Tenemos poco tiempo, y debo darles la palabra, queridos amigos admiradores de Soloviov. No dejéis de desarrollar las ideas que me correspondía introducir señalando su grandeza y profundidad. Lo decía comenzando mi charla: Soloviov nos remite a nuestra conciencia. No es solamente una figura del patrimonio ruso: forma parte en delante de aquella tradición espiritual –el Papa Juan Pablo II lo presenta en su encíclica Fides et ratio como uno de los “ejemplos significativos de un camino de búsqueda filosófica que ha sacado un gran provecho de su confrontación con los datos de la fe” (nº 74)- que abre ante nosotros amplias pistas de reflexión frente a los desafíos de la cultura contemporánea. A nosotros, cristianos de Occidente, nos incumbe el deber de pensar la Iglesia en su catolicidad y no solamente en su latinidad, numéricamente dominante. Si Occidente ha permanecido demasiado tiempo en gran parte ajeno a Oriente, a su Sofía y a su experiencia espiritual, podemos alegrarnos hoy día de un creciente intercambio de bienes, siempre fecundo, entre los dos pulmones de la Iglesia. Éste será, por lo demás, el objeto del coloquio de Viena organizado en Mayo próximo conjuntamente por el Consejo Pontifical de la Cultura y el Patriarcado de Moscú: dar un alma a Europa. En un artículo aparecido en L’Univers el 11 de Agosto de 1888, Soloviov escribe sobre el bautismo de san Vladimiro y el estado cristiano: “Precisamente, cuando los refinados griegos rechazaron la perla evangélica del Reino de Dios, ésta ha sido recogida por un ruso a medias salvaje. La encontró cubierta de polvo bizantino, y este polvo está perfectamente conservado hasta nuestros días […] En cuanto a la perla en sí misma, ha permanecido oculta en el alma del pueblo ruso”. San Vladimiro, convertido, “aceptó el cristianismo en su totalidad y fue penetrado en todo su ser por el espíritu moral y social del Evangelio” (citado por M. d’Herbigny, Un Newman russe, Vladimir Soloviev, París, 1934, pág. 272). Soloviov, para decirlo en conclusión de esta modesta charla introductoria, nos ha mostrado cómo el bien encuentra su auténtica bondad en Cristo sobre la Cruz. Su vida ha estado consagrada al servicio de la Sofía, la Sabiduría, que es Cristo. En su alma iluminada por la gracia, la Sofía es también la Iglesia, finalmente reunificada, verdadera esposa del Cordero triunfante, lista para el gran combate de la fe para que triunfe la Cruz de Cristo.

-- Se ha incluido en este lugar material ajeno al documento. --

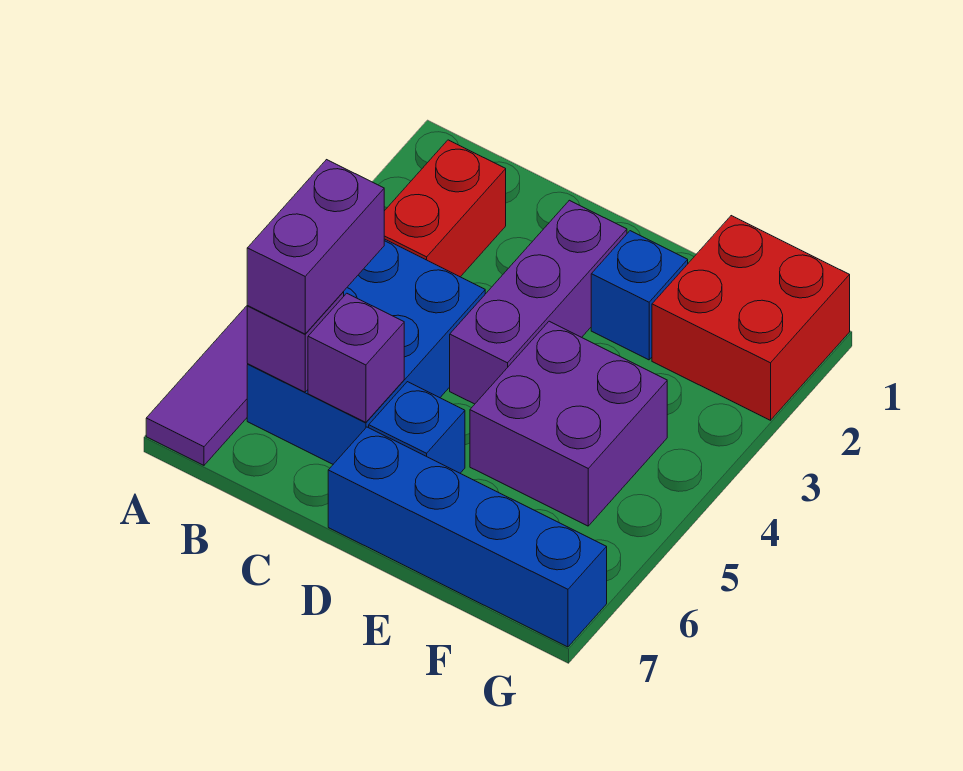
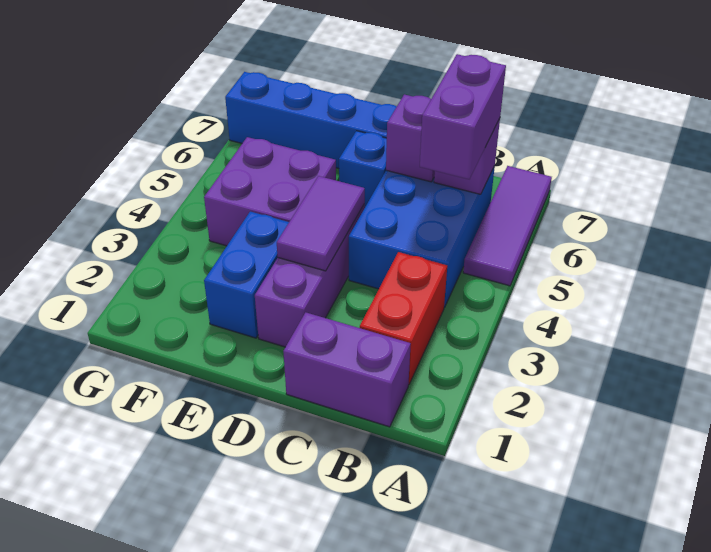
none -> purple 1x2 brick [283,312,411,427]
none -> purple 1x2 tile [277,176,365,271]
blue 1x1 brick [591,231,688,360] -> blue 1x2 brick [204,212,289,338]
red 2x2 brick [652,216,850,420] -> none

(1) Coloquio Vladimir Soloviev, Nouvelles de l’Institut catholique, 1º de Marzo de 1979, pág. 113.

(2) Cf. Le Raskol au sein du peuple et de la société russe, 1882-1883.

(3) Carta abierta a I. S. Aksakov, 1884, citada por Irène Posnoff, Les idées œcuméniques de Soloviev, en el Coloquio Vladimir Soloviev, op. cit., pág. 81.

(4) François Rouleau, Soloviev, en Dictionnaire de spiritualité, t. XIV, Beauchesne, París, 1990, col. 1031.

(5) Vladimir Soloviev, Trois entretiens sur la guerre, la morale et la religion, suivis du Cours récit sur l’Antéchrist, Ad Solem, Genève, 2005.

(6) Soloviov, Carta de Mayo-Junio de 1896 a Eugène Tavernier, en La Sophia et les autres écrits français, Lausanne, 1978.



Conferencia pronunciada el 18 de Febrero de 2006 en un coloquio organizado por el Centro Cultural “Saint-Louis de France”. Traducción del francés del Dr. Martín E. Peñalva.